What you need to do: Your response should be every line of the data, written out exactly.

Saved data entries:
━━━━━━━━━━━━━━━━━━━━

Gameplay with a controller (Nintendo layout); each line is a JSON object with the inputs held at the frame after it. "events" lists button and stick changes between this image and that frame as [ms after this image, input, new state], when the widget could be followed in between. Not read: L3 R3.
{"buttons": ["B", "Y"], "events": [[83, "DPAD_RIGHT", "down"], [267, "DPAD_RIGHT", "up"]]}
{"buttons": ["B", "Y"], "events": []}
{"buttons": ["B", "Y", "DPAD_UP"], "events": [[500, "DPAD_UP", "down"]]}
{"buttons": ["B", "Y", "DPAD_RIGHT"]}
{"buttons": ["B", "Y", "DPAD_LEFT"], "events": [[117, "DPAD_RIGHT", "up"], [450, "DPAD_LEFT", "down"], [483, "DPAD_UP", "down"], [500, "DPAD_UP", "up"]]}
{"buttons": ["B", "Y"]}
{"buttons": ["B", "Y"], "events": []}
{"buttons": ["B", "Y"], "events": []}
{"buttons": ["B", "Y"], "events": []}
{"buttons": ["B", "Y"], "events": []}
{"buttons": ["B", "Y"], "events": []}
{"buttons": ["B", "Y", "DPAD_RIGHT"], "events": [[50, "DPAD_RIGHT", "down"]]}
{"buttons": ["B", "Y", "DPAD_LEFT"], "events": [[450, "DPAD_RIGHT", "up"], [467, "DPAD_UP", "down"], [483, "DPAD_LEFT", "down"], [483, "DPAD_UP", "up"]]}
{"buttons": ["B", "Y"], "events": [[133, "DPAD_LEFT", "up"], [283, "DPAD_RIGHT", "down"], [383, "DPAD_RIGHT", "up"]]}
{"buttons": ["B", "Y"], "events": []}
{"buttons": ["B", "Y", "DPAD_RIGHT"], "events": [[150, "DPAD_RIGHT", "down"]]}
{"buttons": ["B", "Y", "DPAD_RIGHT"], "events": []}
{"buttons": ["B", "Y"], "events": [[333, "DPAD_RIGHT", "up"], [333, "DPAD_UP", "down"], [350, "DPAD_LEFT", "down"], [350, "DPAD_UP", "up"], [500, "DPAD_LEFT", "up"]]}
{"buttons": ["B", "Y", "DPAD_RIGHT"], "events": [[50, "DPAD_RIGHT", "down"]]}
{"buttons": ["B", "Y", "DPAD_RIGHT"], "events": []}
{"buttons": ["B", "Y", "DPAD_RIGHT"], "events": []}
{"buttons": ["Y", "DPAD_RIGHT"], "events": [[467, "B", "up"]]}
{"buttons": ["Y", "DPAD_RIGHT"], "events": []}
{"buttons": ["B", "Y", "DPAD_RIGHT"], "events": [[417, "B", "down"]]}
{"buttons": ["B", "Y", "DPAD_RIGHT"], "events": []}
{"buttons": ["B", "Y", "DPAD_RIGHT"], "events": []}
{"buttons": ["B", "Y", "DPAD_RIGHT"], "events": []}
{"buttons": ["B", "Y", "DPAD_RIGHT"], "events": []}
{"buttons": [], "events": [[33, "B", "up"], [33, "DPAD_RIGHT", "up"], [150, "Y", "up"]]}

━━━━━━━━━━━━━━━━━━━━

Solution to the exercise:
Gameplay with a controller (Nintendo layout); each line is a JSON object with the inputs held at the frame after it. "events" lists button and stick changes between this image and that frame as [ms after this image, input, new state], when the widget could be followed in between. Not read: L3 R3.
{"buttons": ["B", "Y"], "events": [[83, "DPAD_RIGHT", "down"], [267, "DPAD_RIGHT", "up"]]}
{"buttons": ["B", "Y"], "events": []}
{"buttons": ["B", "Y", "DPAD_UP"], "events": [[500, "DPAD_UP", "down"]]}
{"buttons": ["B", "Y", "DPAD_RIGHT"]}
{"buttons": ["B", "Y", "DPAD_LEFT"], "events": [[117, "DPAD_RIGHT", "up"], [450, "DPAD_LEFT", "down"], [483, "DPAD_UP", "down"], [500, "DPAD_UP", "up"]]}
{"buttons": ["B", "Y"]}
{"buttons": ["B", "Y"], "events": []}
{"buttons": ["B", "Y"], "events": []}
{"buttons": ["B", "Y"], "events": []}
{"buttons": ["B", "Y"], "events": []}
{"buttons": ["B", "Y"], "events": []}
{"buttons": ["B", "Y", "DPAD_RIGHT"], "events": [[50, "DPAD_RIGHT", "down"]]}
{"buttons": ["B", "Y", "DPAD_LEFT"], "events": [[450, "DPAD_RIGHT", "up"], [467, "DPAD_UP", "down"], [483, "DPAD_LEFT", "down"], [483, "DPAD_UP", "up"]]}
{"buttons": ["B", "Y"], "events": [[133, "DPAD_LEFT", "up"], [283, "DPAD_RIGHT", "down"], [383, "DPAD_RIGHT", "up"]]}
{"buttons": ["B", "Y"], "events": []}
{"buttons": ["B", "Y", "DPAD_RIGHT"], "events": [[150, "DPAD_RIGHT", "down"]]}
{"buttons": ["B", "Y", "DPAD_RIGHT"], "events": []}
{"buttons": ["B", "Y"], "events": [[333, "DPAD_RIGHT", "up"], [333, "DPAD_UP", "down"], [350, "DPAD_LEFT", "down"], [350, "DPAD_UP", "up"], [500, "DPAD_LEFT", "up"]]}
{"buttons": ["B", "Y", "DPAD_RIGHT"], "events": [[50, "DPAD_RIGHT", "down"]]}
{"buttons": ["B", "Y", "DPAD_RIGHT"], "events": []}
{"buttons": ["B", "Y", "DPAD_RIGHT"], "events": []}
{"buttons": ["Y", "DPAD_RIGHT"], "events": [[467, "B", "up"]]}
{"buttons": ["Y", "DPAD_RIGHT"], "events": []}
{"buttons": ["B", "Y", "DPAD_RIGHT"], "events": [[417, "B", "down"]]}
{"buttons": ["B", "Y", "DPAD_RIGHT"], "events": []}
{"buttons": ["B", "Y", "DPAD_RIGHT"], "events": []}
{"buttons": ["B", "Y", "DPAD_RIGHT"], "events": []}
{"buttons": ["B", "Y", "DPAD_RIGHT"], "events": []}
{"buttons": [], "events": [[33, "B", "up"], [33, "DPAD_RIGHT", "up"], [150, "Y", "up"]]}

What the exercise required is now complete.